Jaguar I-Pace performance, top speed & motor

The Jaguar I-Pace is still one of the best-handling pure-electric cars you can buy, short of the more expensive Porsche Taycan

Overall rating

4.5 out of 5

Electric motor, drive & performance rating

5.0 out of 5

Price
£64,675 - £76,125
Fuel Type:
Electric
0-62mphTop speedDriven wheelsPower
4.8s124mphFour396bhp

The I-Pace established a real benchmark for electric-car driving enjoyment when it launched in 2018 and little has come along to touch it since. There’s a real sense of playfulness in its dialled-in responses and adjustable chassis. It’s by far the most entertaining electrified executive car out there – only the much more expensive, more sportscar-like Porsche Taycan betters it for driver reward.

Jaguar I-Pace electric motor, 0-62mph and acceleration

The Jaguar I-Pace has four-wheel drive courtesy of an electric motor on each axle. It delivers 396bhp and 0-62mph takes 4.8 seconds. Our only big criticism concerns brake feel. The I-Pace has regenerative braking, of course (in fact, you can choose between light or heavy ‘regen’ force), but whichever setting it’s in, the brake feel is short of precision; it can be tricky to stop the car smoothly and precisely. At least the way the I-Pace slows down when you lift off the accelerator is easy to get used to.

Handling

The I-Pace has fairly heavy steering even in the more laid-back driving modes, but it eases up at parking speeds enough to make manoeuvring easy, and if you toggle into Dynamic mode, you can enjoy some of the best handling of any electric car. Sling it into a corner and the weighty steering gives an immediate sense of connection so you have the confidence to make the most of the grip. It’s a precise and surprisingly adjustable car to drive hard, with an edge of delicacy to it that you’d never expect of a two-tonne SUV.

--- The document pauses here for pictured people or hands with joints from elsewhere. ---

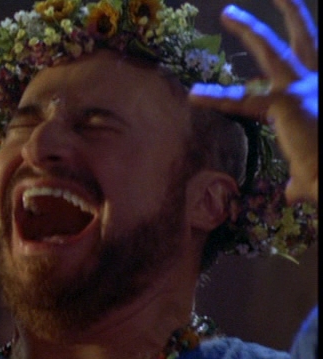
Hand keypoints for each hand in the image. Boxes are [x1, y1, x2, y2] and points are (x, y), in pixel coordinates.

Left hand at [188, 0, 317, 204]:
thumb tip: (294, 195)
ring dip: (250, 28)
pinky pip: (240, 101)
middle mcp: (316, 85)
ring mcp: (303, 89)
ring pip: (272, 49)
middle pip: (302, 40)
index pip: (298, 71)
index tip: (276, 50)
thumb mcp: (313, 173)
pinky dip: (215, 100)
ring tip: (228, 13)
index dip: (285, 61)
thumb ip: (300, 180)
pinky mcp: (288, 101)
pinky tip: (194, 96)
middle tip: (248, 10)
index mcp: (320, 97)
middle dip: (285, 16)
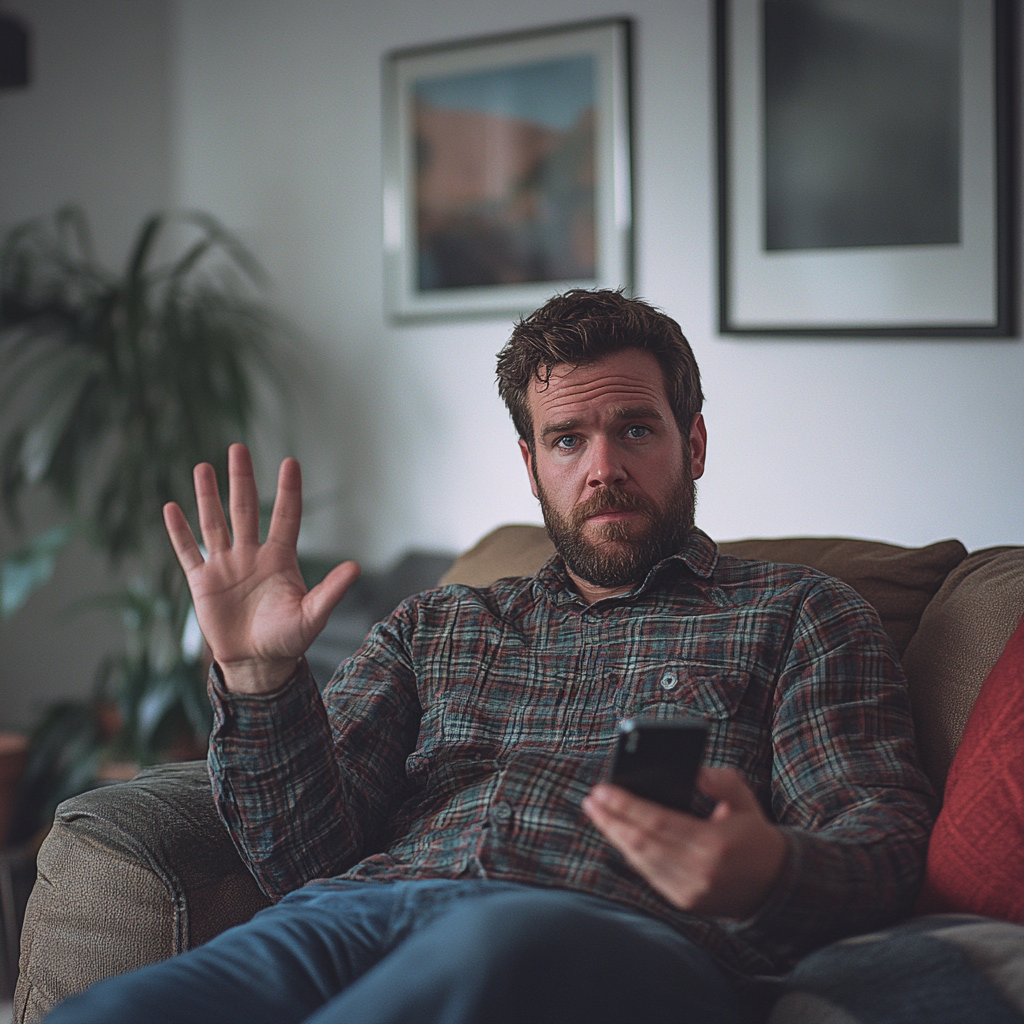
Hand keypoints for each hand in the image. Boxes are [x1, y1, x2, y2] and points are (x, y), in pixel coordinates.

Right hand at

That's all thanks to the two electric motors that shuffle power between the front and rear wheels of the I-Pace, and also to the low-set batteries that are arrayed along the car’s floorpan to keep the centre of gravity low. Our biggest gripe is that the ride is on the firm side, particularly at low speeds, but it doesn’t make the car overly uncomfortable. The optional air suspension is worth considering, as it helps the ride settle at high speed and takes the edge off the thuds from potholes.

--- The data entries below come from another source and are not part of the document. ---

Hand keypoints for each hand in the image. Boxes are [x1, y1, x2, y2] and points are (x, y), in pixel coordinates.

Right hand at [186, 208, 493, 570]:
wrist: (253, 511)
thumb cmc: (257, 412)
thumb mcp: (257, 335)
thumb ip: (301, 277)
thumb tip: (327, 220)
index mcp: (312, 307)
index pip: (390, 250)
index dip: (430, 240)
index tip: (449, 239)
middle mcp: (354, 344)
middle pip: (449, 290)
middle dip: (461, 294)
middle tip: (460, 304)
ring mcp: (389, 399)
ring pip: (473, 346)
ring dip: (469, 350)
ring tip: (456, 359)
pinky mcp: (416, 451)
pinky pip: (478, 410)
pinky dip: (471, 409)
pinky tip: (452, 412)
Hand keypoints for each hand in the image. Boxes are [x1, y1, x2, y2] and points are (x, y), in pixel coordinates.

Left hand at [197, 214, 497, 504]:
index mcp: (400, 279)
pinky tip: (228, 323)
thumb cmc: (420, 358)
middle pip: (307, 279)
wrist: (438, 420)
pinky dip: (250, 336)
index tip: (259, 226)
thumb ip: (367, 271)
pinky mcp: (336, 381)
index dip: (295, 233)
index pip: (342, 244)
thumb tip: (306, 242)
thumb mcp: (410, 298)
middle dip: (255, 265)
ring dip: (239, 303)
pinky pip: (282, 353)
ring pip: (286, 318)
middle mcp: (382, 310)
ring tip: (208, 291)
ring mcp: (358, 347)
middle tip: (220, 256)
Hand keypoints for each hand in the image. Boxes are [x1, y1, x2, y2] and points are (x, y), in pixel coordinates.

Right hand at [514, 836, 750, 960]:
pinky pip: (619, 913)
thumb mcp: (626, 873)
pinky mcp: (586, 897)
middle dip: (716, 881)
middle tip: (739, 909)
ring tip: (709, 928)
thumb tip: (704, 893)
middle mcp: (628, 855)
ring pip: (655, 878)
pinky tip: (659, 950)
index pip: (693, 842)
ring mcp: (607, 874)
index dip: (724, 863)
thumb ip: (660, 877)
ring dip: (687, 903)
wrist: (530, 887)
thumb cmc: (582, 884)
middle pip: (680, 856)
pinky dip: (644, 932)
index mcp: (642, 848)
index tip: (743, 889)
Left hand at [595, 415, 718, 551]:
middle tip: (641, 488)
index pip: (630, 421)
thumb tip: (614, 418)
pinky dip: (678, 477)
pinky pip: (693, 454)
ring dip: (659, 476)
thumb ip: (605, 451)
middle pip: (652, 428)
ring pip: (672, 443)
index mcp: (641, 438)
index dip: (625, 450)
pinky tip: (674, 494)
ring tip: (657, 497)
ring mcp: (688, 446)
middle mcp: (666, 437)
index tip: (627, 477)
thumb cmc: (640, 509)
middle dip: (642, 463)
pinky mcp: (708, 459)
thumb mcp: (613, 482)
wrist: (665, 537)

The four-wheel drive isn’t there just to make the I-Pace good to drive on a decent country road; Jaguar has also taken some Land Rover know-how to give it some off-road capability. All Surface Progress Control (ASPC) is a bit like cruise control for bad terrain – it’ll keep the I-Pace going over a muddy field and moderate the car’s speed down a stony descent.

The I-Pace is no Land Rover Defender when it comes to off-roading, but it’ll cope easily enough if you regularly negotiate unpaved tracks. Sadly, the I-Pace is only rated to tow lightweight trailers of up to 750kg, so this is not the car for you if you’ve got a horsebox or caravan to tow.